Reviviendo este momento de mi vida, espero que todavía pasen muchos años antes de que como madre tenga explicar a mis hijos la muerte, como un acontecimiento natural, al que todos debemos enfrentarnos en algún momento de nuestras vidas. Estar preparada para hacerlo bien es importante y, aunque no me guste pensar en la muerte, es bueno concienciarse para saber actuar cuando llegue el momento. Por este motivo, quisiera daros las gracias a todos los que habéis utilizado nuestra página oficial en Facebook para contarnos vuestra experiencia personal tras el fallecimiento de un ser querido y cómo se lo explicasteis a vuestros hijos pequeños.

Muchas personas pueden aprender con vuestro ejemplo y, por eso, quisiera animaros a que sigais. Este es el caso de Romina, una madre que tuvo que explicarle a su hijo de 5 años la muerte de su tía y acudió a una psicóloga. "Me dijo que primero tenía que superarlo yo y estar fuerte para poder contárselo a él, si no mi hijo me iba a ver mal y me iba a tratar de consolar, reprimiendo sus sentimientos para no verme mal a mí. Fue el mejor consejo que recibí".

Sandra ideó una historia para justificar a su hijo de 3 años la pérdida de un primo de un año y medio. De acuerdo con sus ideas religiosas, le dijo que "se había ido al cielo y que ahora era un angelito. No le dejé entrar a verlo porque quería que se quedara con el recuerdo de haber jugado con él".

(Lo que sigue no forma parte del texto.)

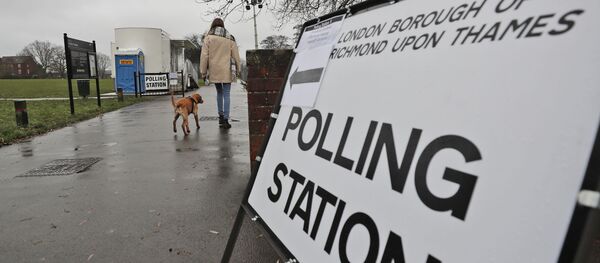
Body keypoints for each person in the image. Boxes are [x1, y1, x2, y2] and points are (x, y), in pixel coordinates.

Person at [200, 18, 241, 129]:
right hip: (227, 70)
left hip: (214, 70)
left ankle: (221, 117)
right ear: (223, 26)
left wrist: (203, 72)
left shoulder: (208, 38)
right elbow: (236, 55)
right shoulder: (230, 38)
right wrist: (238, 69)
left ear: (212, 25)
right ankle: (226, 120)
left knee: (219, 93)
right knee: (227, 94)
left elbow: (204, 56)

Alejandra cree que "es muy triste y doloroso encontrar las palabras precisas para contarle a un niño que un ser querido no va a volver" y Gema desea que todavía pase mucho tiempo antes de tener que hablar con su hijo de 4 años de este tema porque "ya fue dífícil para él entender por qué había un pajarito muerto cerca de la valla del patio de su colegio". Ela y Cristina consideran que "es mejor decir la verdad, sin hacer dramas" y Luz argumenta que "es mejor sincerarse con ellos para darles ejemplo y confianza".

Gracias a todos por vuestras palabras de aliento. Encontrar la ilusión de seguir adelante es la clave para superar la pérdida de un ser querido. Ayudar a los demás cuando más lo necesitan es el mejor regalo que les podemos hacer. Díselo a tus hijos, la vida es lo mejor que tenemos. Disfrutemos el momento.